Please print the entries below exactly, from the line with "right front paw: (547, 480)" through the line with "left back paw: (941, 477)", including both of those lines and leaving out all others.

═════ The data

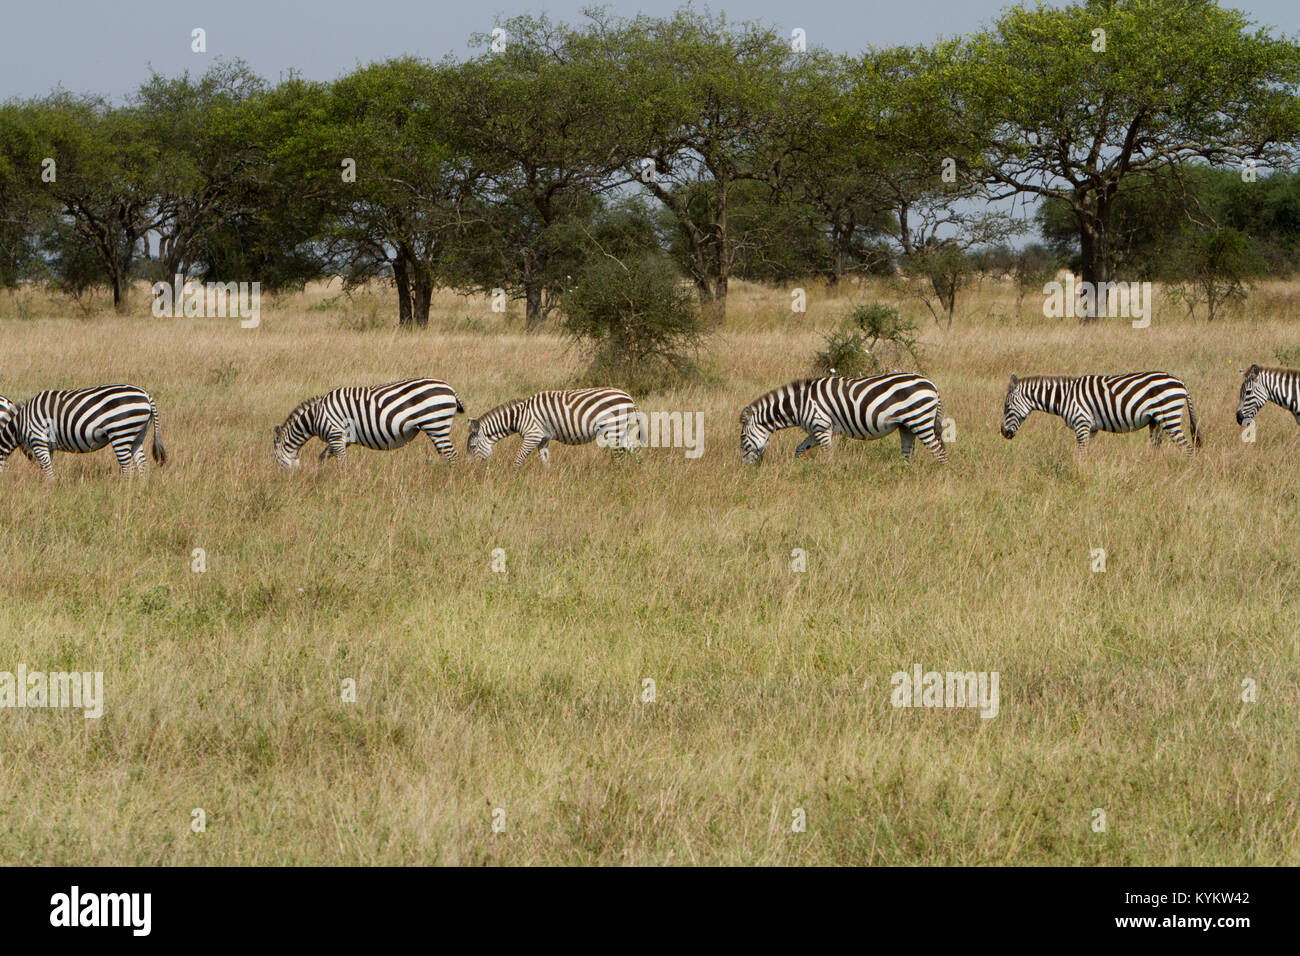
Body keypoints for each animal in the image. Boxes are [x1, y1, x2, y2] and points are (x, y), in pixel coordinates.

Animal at [0, 385, 166, 478]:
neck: (19, 424)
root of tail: (146, 395)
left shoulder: (38, 441)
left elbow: (47, 470)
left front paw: (50, 491)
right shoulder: (47, 446)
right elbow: (46, 468)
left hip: (121, 433)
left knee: (128, 468)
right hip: (137, 435)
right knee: (142, 464)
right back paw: (140, 489)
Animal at [273, 379, 463, 468]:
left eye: (276, 460)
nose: (282, 481)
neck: (315, 417)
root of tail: (450, 388)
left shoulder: (335, 434)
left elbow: (341, 462)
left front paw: (342, 483)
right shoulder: (343, 439)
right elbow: (323, 457)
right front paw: (322, 475)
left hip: (436, 425)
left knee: (452, 455)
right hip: (437, 427)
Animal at [466, 387, 641, 467]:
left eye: (472, 447)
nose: (469, 471)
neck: (518, 417)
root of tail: (629, 397)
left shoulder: (532, 436)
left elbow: (518, 460)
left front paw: (512, 479)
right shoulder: (543, 439)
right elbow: (545, 462)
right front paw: (547, 480)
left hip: (613, 430)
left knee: (619, 457)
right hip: (621, 431)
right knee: (636, 452)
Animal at [739, 373, 948, 464]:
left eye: (742, 439)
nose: (745, 469)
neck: (800, 405)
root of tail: (932, 385)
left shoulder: (821, 426)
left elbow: (828, 454)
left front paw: (829, 475)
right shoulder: (816, 430)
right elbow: (799, 449)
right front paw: (797, 467)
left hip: (920, 421)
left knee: (939, 452)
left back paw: (941, 477)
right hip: (906, 426)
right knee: (908, 454)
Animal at [1000, 372, 1201, 451]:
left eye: (1007, 408)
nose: (1003, 433)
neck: (1064, 397)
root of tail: (1181, 383)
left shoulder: (1081, 423)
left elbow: (1081, 453)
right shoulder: (1092, 428)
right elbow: (1086, 452)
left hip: (1169, 417)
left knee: (1187, 448)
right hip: (1156, 422)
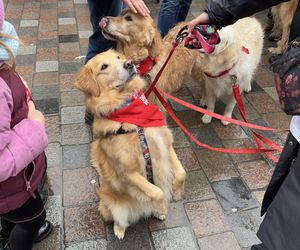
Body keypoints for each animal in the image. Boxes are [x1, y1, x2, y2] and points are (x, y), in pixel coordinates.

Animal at [73, 49, 185, 239]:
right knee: (119, 220)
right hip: (109, 205)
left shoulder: (165, 143)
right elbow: (156, 191)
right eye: (104, 66)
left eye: (119, 58)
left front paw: (176, 192)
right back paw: (120, 230)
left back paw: (156, 212)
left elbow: (181, 173)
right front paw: (162, 206)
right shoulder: (127, 172)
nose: (129, 63)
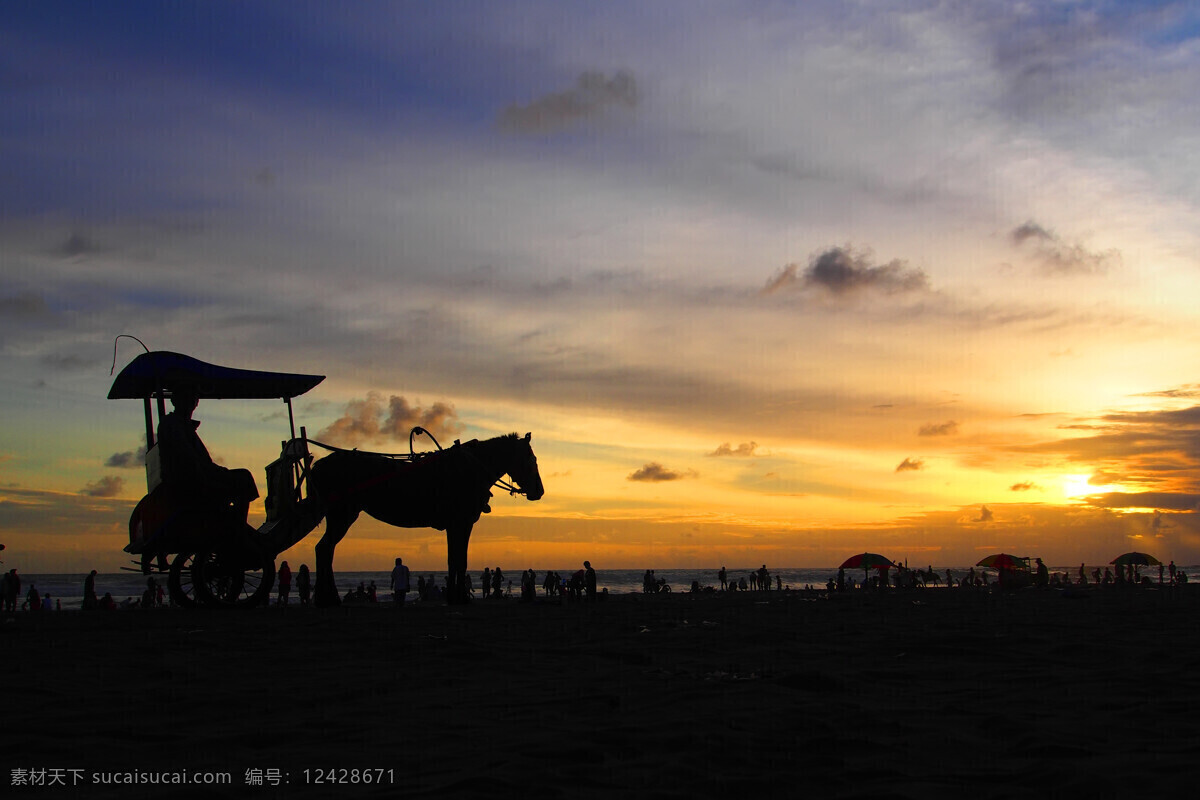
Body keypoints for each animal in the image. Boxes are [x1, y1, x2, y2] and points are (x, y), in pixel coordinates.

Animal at [314, 434, 549, 604]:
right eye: (532, 460)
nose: (539, 491)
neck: (471, 470)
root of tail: (319, 465)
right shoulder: (460, 523)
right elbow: (458, 560)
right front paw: (458, 597)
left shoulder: (457, 525)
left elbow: (456, 560)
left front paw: (455, 596)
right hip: (342, 514)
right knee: (324, 549)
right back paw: (329, 597)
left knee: (324, 550)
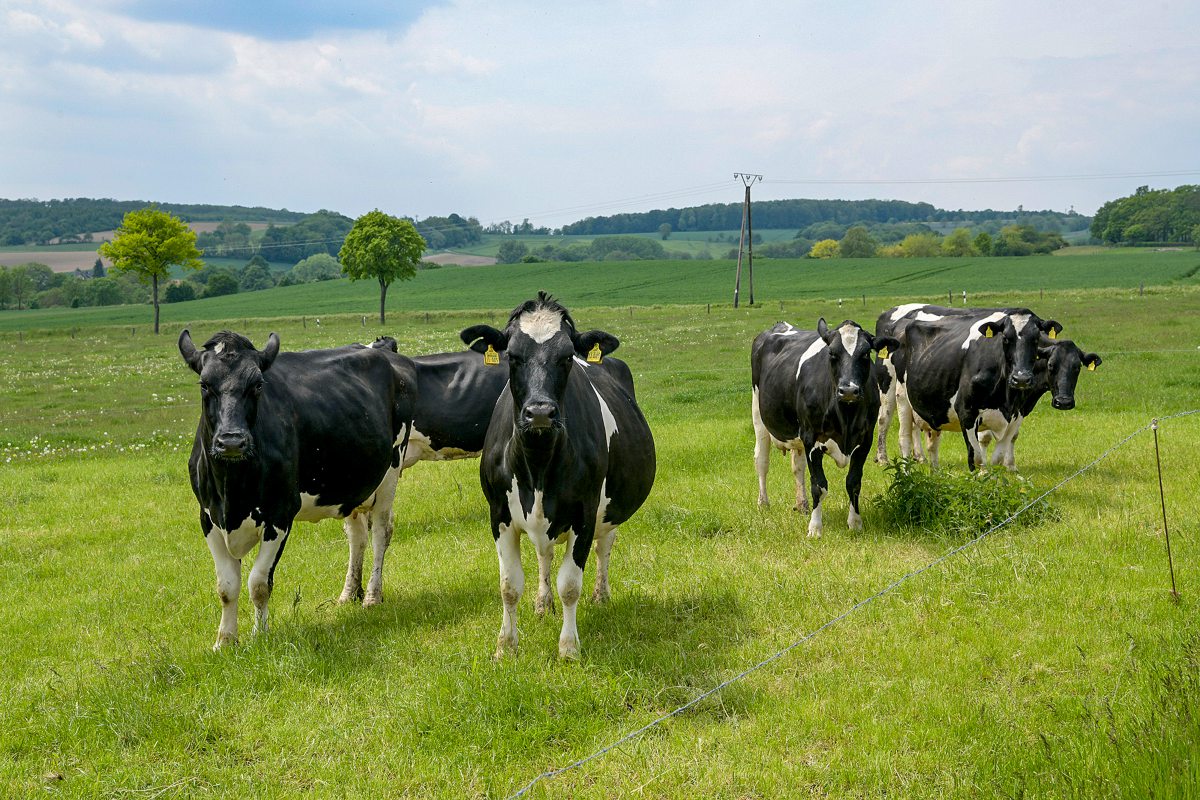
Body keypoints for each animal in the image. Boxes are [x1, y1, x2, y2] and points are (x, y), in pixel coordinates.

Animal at [178, 330, 417, 650]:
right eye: (204, 384)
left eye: (257, 385)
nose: (231, 441)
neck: (232, 492)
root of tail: (382, 349)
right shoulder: (209, 519)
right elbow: (226, 587)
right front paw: (225, 641)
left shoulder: (280, 516)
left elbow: (258, 583)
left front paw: (260, 636)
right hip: (351, 485)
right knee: (357, 537)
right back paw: (348, 594)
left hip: (391, 469)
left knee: (381, 533)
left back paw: (371, 596)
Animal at [461, 293, 655, 659]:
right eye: (512, 356)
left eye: (566, 357)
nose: (539, 412)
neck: (537, 466)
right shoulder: (499, 514)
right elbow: (509, 585)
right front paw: (506, 646)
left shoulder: (584, 514)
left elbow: (570, 585)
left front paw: (568, 648)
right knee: (544, 555)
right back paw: (542, 604)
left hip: (610, 508)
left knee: (604, 547)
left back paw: (601, 595)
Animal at [751, 319, 898, 538]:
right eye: (832, 353)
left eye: (865, 353)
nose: (848, 390)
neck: (846, 417)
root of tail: (780, 325)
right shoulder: (812, 439)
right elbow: (819, 485)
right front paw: (815, 528)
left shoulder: (865, 440)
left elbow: (854, 482)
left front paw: (855, 523)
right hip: (759, 415)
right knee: (761, 460)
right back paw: (763, 503)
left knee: (797, 466)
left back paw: (802, 505)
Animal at [888, 309, 1062, 471]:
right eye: (1005, 338)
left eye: (1036, 339)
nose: (1021, 379)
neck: (1005, 398)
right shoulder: (966, 411)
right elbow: (977, 458)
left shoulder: (1016, 415)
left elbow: (997, 458)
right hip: (902, 399)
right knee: (904, 439)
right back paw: (905, 473)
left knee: (933, 443)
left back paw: (935, 473)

══════════

Solution to this exercise →
right front paw: (547, 480)
left hip: (613, 430)
left knee: (619, 457)
right hip: (621, 431)
right knee: (636, 452)
Animal at [739, 373, 948, 464]:
left eye: (742, 439)
nose: (745, 469)
neck: (800, 405)
root of tail: (932, 385)
left shoulder: (821, 426)
left elbow: (828, 454)
left front paw: (829, 475)
right shoulder: (816, 430)
right elbow: (799, 449)
right front paw: (797, 467)
left hip: (920, 421)
left knee: (939, 452)
left back paw: (941, 477)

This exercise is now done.